In June 1867, Ali bin Khalifa, the Bahraini representative in Qatar and brother of Muhammad bin Khalifa, seized a Bedouin from Al Wakrah and deported him to Bahrain. Mohammed bin Thani demanded his release, but Ali bin Khalifa refused. This prompted Mohammed bin Thani to expel him from Al Wakrah. Upon receiving news of this, Muhammad bin Khalifa released the Bedouin prisoner and expressed his desire for renewed peace talks. Jassim bin Mohammed Al Thani, the son of Mohammed bin Thani, traveled to Bahrain to negotiate on his behalf. He was imprisoned upon arrival, and a large number of ships and troops were soon sent to punish the people of Al Wakrah and Al Bidda. Abu Dhabi joined on Bahrain's behalf due to the conception that Al Wakrah served as a refuge for fugitives from Oman. Later that year, the combined forces sacked the two aforementioned Qatari cities with 2,000 men in what would come to be known as the Qatari–Bahraini War. A British record later stated:
"(...) the towns of Doha and Wakrah were, at the end of 1867 temporarily blotted out of existence, the houses being dismantled and the inhabitants deported."

In either late 1867 or June 1868, the Qataris attempted to launch a counterattack against the Bahrainis, however, they were defeated in the Battle of Damsah. An account of the battle written in 1933 by C.U. Aitchison, under-secretary of the British Raj, is as follows:

As both the Bahrain and Abu Dhabi Shaikhs were bound by their engagements with the British Government to abstain from aggression of every kind by sea; to appeal to the British Resident as arbitrator; and to afford full redress for all maritime offences which could justly be charged against them or their subjects, steps were taken to exact reparation for these outrages. Before this could be effected the tribes of Qatar retaliated by an attack on Bahrain which proved unsuccessful; but in the naval action which took place a number of vessels were destroyed and great loss of life occurred.

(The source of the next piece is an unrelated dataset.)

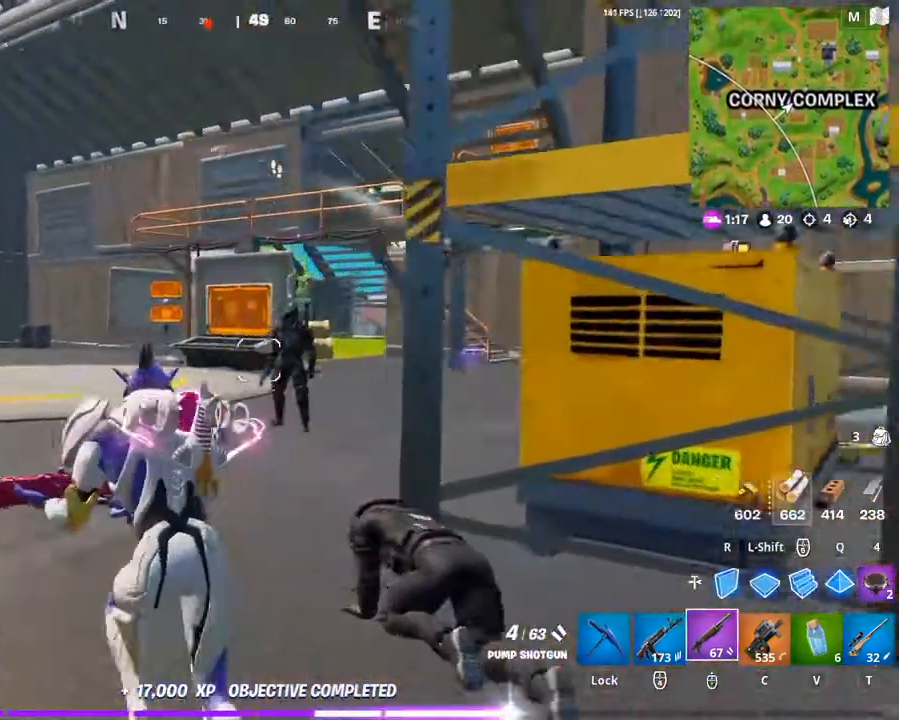
{"keys": ["w"], "mouse": [], "mouse_move": "still", "events": [[33, "a", "up"]]}
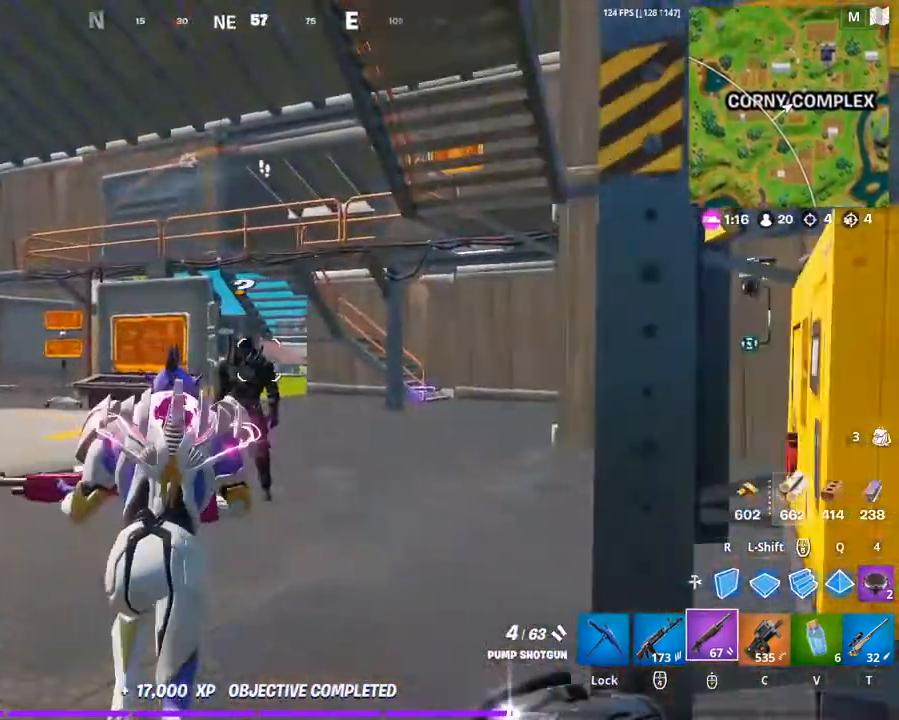
{"keys": ["a", "w"], "mouse": [], "mouse_move": "down-left", "events": [[67, "mouse_left", "down"], [100, "mouse_left", "up"], [100, "space", "down"], [233, "a", "down"], [300, "space", "up"]]}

Contemporary sources state the 1868 attack was particularly violent, in some 1,000 were killed and 60 ships were destroyed.

The aftermath of the Battle of Damsah saw the Qatari forces execute a strategic withdrawal, prompting a pursuit by Bahraini troops to the settlement of Al Wakrah. At this location, the Qatari contingent mounted a defense, successfully encircling the Bahraini forces and capturing two of their commanders. The engagement concluded with a negotiated exchange of prisoners, following which Jassim bin Mohammed returned to his seat of power in Doha.

The joint Bahraini-Abu Dhabi incursion and Qatari counterattack prompted the British political agent, Colonel Lewis Pelly, to impose a settlement in 1868. Pelly's mission to Bahrain and Qatar and the peace treaty that resulted were milestones in Qatar's history. It implicitly recognized the distinctness of Qatar from Bahrain and explicitly acknowledged the position of Mohammed bin Thani as an important representative of the Peninsula's tribes.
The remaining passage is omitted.